Dynamic analysis of moisture, dielectric property and microstructure of ginger slices during microwave hot-air flow rolling drying

This study investigates the drying process of ginger slices using the microwave hot air rolling bed drying (MHARD) method, in terms of measuring drying kinetic change, moisture state and migration, dielectric characteristics, and color changes. The low-field nuclear magnetic resonance (LF-NMR) signal of free, immobilized, and bound water analysis indicates that during the drying of the sample, the drying rate followed a typical “rapid rise-steady-decline” trend in the “preliminary-constant rate-falling rate” stages, respectively. The LF-NMR result shows the content of free water (A23) in the ginger slices decreased gradually during the drying. Meanwhile, bound water (A21) content and immobilized water (A22) content firstly increased and subsequently decreased, because of the microwave and hot air, the movement of water molecules accelerated and the binding force weakened, and then bound water (A21) and immobilized water (A22) decreased.

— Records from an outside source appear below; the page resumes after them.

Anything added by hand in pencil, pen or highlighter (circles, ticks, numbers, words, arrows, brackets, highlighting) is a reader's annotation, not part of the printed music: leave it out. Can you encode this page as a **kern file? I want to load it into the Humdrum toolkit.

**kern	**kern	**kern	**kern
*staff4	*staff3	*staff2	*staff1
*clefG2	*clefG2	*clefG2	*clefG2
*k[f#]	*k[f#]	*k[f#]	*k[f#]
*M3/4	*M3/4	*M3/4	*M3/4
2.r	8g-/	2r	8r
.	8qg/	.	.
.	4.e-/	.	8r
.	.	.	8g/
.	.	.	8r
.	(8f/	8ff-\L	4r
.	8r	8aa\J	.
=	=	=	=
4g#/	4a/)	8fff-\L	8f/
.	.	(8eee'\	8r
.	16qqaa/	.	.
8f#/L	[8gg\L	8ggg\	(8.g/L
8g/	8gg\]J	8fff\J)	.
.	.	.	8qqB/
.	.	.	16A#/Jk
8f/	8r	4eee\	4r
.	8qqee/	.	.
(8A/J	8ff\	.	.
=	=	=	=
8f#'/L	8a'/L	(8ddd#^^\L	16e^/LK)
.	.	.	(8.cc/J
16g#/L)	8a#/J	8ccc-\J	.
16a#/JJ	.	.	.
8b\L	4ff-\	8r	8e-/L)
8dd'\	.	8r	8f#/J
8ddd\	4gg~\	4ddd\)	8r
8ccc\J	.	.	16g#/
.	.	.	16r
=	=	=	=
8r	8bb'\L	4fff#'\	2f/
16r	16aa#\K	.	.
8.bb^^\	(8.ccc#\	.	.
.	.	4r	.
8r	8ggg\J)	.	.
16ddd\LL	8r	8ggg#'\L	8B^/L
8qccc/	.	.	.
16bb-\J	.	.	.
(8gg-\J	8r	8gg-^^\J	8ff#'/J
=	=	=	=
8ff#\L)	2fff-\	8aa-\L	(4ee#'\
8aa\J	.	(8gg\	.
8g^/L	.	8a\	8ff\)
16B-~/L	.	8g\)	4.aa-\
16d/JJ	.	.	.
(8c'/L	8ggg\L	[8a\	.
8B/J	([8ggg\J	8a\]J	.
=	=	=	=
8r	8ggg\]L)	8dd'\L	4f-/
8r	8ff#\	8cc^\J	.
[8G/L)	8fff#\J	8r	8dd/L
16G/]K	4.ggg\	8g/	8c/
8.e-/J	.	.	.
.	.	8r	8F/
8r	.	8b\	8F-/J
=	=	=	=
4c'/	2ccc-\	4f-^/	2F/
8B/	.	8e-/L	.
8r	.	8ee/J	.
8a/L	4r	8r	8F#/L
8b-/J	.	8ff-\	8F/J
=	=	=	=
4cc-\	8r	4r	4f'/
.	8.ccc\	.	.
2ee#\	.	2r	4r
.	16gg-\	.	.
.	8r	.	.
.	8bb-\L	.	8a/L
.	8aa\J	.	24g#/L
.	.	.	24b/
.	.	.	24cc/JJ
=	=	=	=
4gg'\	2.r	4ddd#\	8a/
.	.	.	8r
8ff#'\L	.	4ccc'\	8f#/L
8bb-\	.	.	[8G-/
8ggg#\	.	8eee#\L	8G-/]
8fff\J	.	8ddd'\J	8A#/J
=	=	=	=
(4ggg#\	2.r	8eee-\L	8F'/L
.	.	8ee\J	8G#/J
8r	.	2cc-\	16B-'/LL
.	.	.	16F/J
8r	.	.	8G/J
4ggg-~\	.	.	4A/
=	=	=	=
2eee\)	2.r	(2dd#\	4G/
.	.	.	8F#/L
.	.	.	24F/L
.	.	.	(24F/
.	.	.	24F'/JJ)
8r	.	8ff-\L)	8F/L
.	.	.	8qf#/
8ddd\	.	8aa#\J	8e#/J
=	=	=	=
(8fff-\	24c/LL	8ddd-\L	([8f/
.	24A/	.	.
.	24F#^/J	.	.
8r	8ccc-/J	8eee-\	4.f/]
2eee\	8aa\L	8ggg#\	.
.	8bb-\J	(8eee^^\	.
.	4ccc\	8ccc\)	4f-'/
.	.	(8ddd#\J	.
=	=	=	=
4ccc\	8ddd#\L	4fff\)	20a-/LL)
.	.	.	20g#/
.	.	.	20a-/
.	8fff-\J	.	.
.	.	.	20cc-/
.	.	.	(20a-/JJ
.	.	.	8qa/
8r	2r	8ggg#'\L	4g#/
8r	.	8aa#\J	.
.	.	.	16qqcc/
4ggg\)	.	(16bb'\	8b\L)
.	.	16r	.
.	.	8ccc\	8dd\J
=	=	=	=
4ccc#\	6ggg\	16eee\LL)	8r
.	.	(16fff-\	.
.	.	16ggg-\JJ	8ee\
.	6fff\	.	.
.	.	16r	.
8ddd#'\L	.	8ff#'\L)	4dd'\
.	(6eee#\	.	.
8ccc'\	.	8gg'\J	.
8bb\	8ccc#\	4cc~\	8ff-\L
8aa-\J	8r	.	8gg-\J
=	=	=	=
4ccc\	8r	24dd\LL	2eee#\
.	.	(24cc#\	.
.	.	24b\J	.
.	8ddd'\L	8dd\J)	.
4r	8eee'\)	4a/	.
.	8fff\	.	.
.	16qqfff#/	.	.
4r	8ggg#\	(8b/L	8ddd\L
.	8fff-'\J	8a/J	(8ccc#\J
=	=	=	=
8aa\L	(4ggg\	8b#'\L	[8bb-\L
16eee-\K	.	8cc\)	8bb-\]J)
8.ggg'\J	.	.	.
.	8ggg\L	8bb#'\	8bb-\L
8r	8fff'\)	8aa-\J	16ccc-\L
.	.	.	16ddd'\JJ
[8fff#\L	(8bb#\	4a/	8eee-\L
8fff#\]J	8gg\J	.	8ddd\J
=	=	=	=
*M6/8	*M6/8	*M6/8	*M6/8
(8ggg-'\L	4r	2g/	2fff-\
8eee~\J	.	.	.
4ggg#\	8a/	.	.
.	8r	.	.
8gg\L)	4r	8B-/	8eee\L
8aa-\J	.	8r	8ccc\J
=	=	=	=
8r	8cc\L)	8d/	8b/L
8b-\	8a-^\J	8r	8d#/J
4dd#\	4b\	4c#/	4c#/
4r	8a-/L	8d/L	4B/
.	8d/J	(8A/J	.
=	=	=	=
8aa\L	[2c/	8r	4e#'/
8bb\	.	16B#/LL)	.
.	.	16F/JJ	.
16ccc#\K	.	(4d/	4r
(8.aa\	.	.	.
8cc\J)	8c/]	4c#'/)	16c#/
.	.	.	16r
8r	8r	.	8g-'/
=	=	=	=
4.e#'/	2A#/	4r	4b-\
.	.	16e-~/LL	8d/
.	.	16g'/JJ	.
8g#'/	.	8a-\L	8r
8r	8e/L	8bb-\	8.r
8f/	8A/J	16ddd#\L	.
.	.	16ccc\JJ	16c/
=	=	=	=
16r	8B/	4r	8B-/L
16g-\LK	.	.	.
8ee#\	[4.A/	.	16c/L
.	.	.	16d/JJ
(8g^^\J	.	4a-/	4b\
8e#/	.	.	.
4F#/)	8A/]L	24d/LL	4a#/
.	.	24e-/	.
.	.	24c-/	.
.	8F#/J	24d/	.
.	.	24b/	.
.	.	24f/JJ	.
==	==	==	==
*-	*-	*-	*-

On the other hand, both dielectric constant (ε′) and loss factor (ε″) of the sample decreased gradually with the decrease in moisture content and logarithmic models were established to describe this correlation. In the preliminary drying stage, although increased microwave power led to a higher drying rate, it resulted in significant damage to the microstructure and compromised the color profile of the final dehydrated ginger slices. This research aims to discuss the mechanism of ginger slides dehydration using the MHARD technique to produce a final product with high quality.